**Extrait**.
Sous la montagne, le calme semble revenu au Laboratoire national du Gran Sasso (Italie). Son expérience la plus grosse, Opera, a retrouvé de la sérénité. Au pied de ses dix mètres de haut, une lumière clignote, indiquant que le champ magnétique est en marche. Le long de ses flancs de trente mètres, un robot automatique plonge ses bras dans les entrailles d'acier, de plomb et de plastique pour en extraire des plaques photographiques sur lesquelles, peut-être, des particules étranges auront laissé une trace.
Au fond du tunnel, sans qu'on les voie, des milliards de neutrinos, des particules quasiment sans masse, bombardent Opera depuis un laboratoire en Suisse, le CERN, distant de 732 kilomètres. Le 23 septembre 2011, ce sont eux qui ont bien failli faire imploser la collaboration de plus de 150 chercheurs italiens, français, japonais essentiellement. Ce jour-là, par un communiqué et par un exposé scientifique au CERN, Opera avait indiqué avoir détecté des neutrinos plus rapides que la lumière. Ces bolides étaient même arrivés 60 milliardièmes de seconde plus tôt que prévu. Ou, à cette vitesse, quelque 20 mètres devant la plus rapide des particules connues dans le vide, le photon.
Le résultat contredit l'état des connaissances, la relativité d'Einstein. Le retentissement est planétaire. Cinq mois plus tard, le 23 février, Opera annonce que deux erreurs dans l'expérience annulent l'effet révolutionnaire. Que s'est-il passé dans le tunnel ? De la science bancale ou de la science normale ? La réponse mêle étroitement arguments scientifiques et considérations psychologiques.
Opera n'a pas été construite dans le but de chronométrer les particules. Lorsqu'elle naît, en 1997, dans la tête d'Antonio Ereditato, Paolo Strolin et Kimio Niwa, les physiciens veulent prouver que les neutrinos sont transformistes. C'est-à-dire que sur leur chemin depuis la Suisse, une partie des "neutrinos muon" se métamorphosent en "neutrinos tau". Un tel phénomène est unique pour des particules élémentaires, et comprendre ses détails permet de plonger au coeur des secrets de la matière.

**Consigne 1**.
D'après l'extrait sur l'expérience Opera :
(a) À quelle distance du Gran Sasso se trouve le CERN ?
(b) Quel jour Opera a-t-elle annoncé que deux erreurs annulaient l'effet révolutionnaire ?
(c) En quelle année l'expérience est-elle née dans la tête de ses concepteurs ?
**Consigne 2**.
Pouvez-vous résumer en deux phrases l'extrait sur l'expérience Opera ?
**Consigne 3**.
Rédigez la suite de l'article sur l'expérience Opera, en partant de sa dernière phrase.
Les lignes ci-dessous n'interviennent en rien dans ce travail.

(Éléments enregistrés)
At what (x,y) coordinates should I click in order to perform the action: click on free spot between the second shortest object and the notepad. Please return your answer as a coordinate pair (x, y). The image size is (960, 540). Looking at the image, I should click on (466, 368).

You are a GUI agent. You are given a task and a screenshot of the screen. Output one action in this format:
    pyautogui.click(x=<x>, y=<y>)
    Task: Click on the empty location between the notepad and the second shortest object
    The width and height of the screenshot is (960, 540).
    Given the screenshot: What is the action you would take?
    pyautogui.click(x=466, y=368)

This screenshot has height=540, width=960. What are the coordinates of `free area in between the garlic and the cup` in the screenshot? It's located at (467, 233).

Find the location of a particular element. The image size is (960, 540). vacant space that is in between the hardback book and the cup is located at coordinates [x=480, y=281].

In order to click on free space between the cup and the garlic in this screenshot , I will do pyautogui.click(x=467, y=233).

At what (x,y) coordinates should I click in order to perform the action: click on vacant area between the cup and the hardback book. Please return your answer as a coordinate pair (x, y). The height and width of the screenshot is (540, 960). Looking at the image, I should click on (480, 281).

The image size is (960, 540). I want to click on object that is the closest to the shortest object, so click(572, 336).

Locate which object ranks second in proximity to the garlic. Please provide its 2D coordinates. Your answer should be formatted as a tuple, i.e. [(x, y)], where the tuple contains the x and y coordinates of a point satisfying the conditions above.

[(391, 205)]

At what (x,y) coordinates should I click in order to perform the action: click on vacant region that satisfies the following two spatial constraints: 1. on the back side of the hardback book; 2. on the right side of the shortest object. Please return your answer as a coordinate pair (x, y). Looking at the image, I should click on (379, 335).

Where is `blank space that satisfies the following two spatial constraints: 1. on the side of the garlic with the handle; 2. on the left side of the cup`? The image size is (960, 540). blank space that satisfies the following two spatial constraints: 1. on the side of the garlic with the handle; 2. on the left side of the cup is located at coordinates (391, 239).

**Votre réponse 1**.
(a) À 732 kilomètres.
(b) Le 23 février.
(c) En 1997.

**Votre réponse 2**.
Installée sous le Gran Sasso et bombardée de neutrinos envoyés depuis le CERN, à 732 kilomètres, l'expérience Opera a annoncé le 23 septembre 2011 des neutrinos plus rapides que la lumière, ce qui contredisait la relativité d'Einstein, puis a reconnu le 23 février que deux erreurs annulaient cet effet. Née en 1997, elle visait pourtant au départ à prouver que des neutrinos muon se métamorphosent en neutrinos tau.

**Votre réponse 3**.
Il sera effectivement observé en 1998 au Japon, puis en 2001 au Canada pour des neutrinos en provenance du Soleil, qui appartiennent à une troisième famille, celle des "électrons". En toute rigueur, il faut donc vérifier pour tous les cas d'espèce. Dans cette quête, Opera est accompagnée de Minos, aux Etats-Unis, et de K2K, au Japon, lancées avec la même ambition. Opera est cependant la seule à pouvoir voir apparaître directement sur ses plaques photographiques un neutrino transformé. Les autres constatent un déficit des neutrinos originaux.
La mesure de vitesse est un sous-produit de cette idée, lancée comme un défi scientifique. Dario Autiero, du CNRS à l'Institut de physique nucléaire de Lyon, a la charge de cette partie de l'expérience à partir du milieu des années 2000. En 2008, il embauche Giulia Brunetti pour une thèse sur le sujet. "C'était un travail passionnant et difficile, dit-elle, car il fallait acquérir des connaissances dans des domaines différents : la synchronisation des horloges entre Suisse et Italie, la géodésie pour connaître la distance entre les deux sites, l'analyse de tous ces signaux..."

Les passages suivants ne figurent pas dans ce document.